Letter of Inquiry
What is a letter of inquiry?
Foundations typically indicate what type of materials they prefer to receive when you have a project that you think may interest them. Often, the first contact is via a brief, one- to three-page letter of inquiry (LOI), which many foundations accept on a rolling basis. Alternatively, some funders will ask that you submit an initial letter of intent to apply for a program for which they have a formal proposal request process (a Request for Proposal, or RFP).
Letters of inquiry should be clear, concise and engaging. Initial research about the mission and program areas at the foundation is essential, and each letter should be tailored to the individual foundation.
Please contact our office if you are planning to submit a letter of inquiry. We can help with framing the LOI for the particular foundation, providing content feedback and editing before it goes to the prospective funder.
What is the format?
Individual funders may specify the content and length of this initial letter, though others may not. In general, the purpose of the letter of inquiry is to generate interest and a desire to hear more in a full proposal. At the same time, the LOI should provide enough detail about the problem and your project to allow readers to understand your general approach, methods, data, and analysis plans.
Below you can find guidance for writing each section of the LOI.

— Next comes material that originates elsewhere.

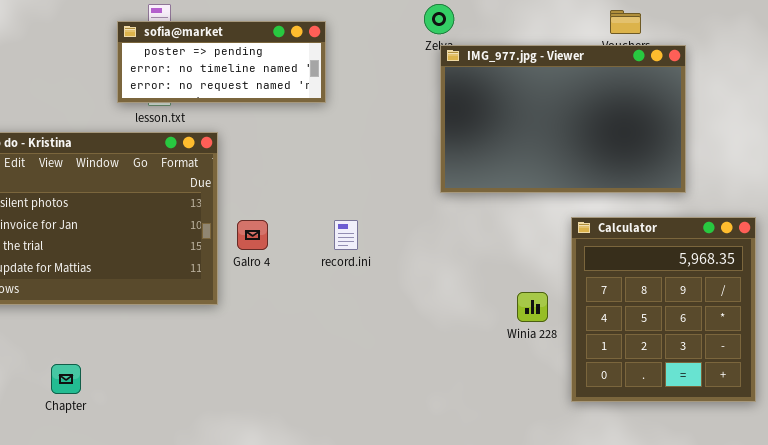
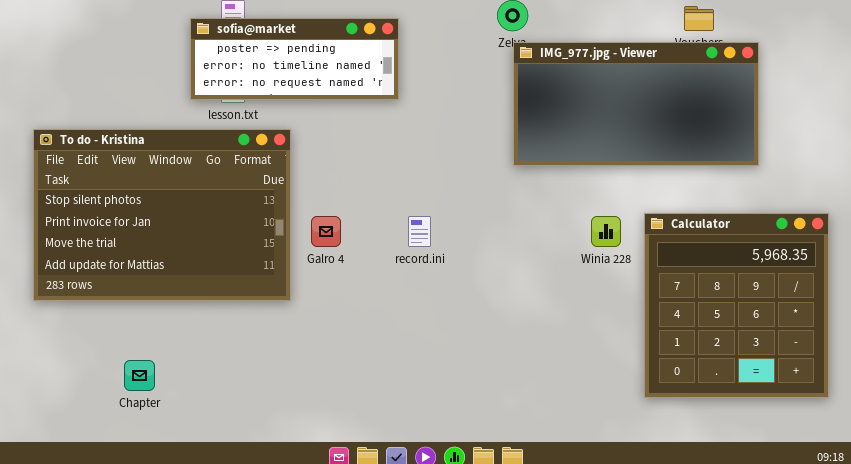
IMG_977.jpg - Viewer: [440,45,686,193] -> [513,42,759,166], resized
Winia 228: [517,292,548,322] -> [591,216,621,247], moved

- The significance of the problem
- Your general approach to the project
- How your project will contribute to solving the problem
- How your project relates to the foundation’s mission, interests and defined program areas
- An estimate of the budget that you will be requesting from the foundation and the timeline to complete the project
The body of the letter will explain the project in more detail, including:
- A brief introduction to the literature that you will draw on in designing your study. This should not be exhaustive but should rather demonstrate that you are sufficiently well-read in the area to identify a meaningful question or issue to address.
- Research questions/hypotheses that the study will focus on. The reviewer should be able to understand how these were derived from your understanding of the literature just presented.
- Overview of the conceptual framework, study design and data to be collected/analyzed
- Brief description of analysis plans. As in a full proposal, the reviewer should be able to understand how the methodology relates to the research questions.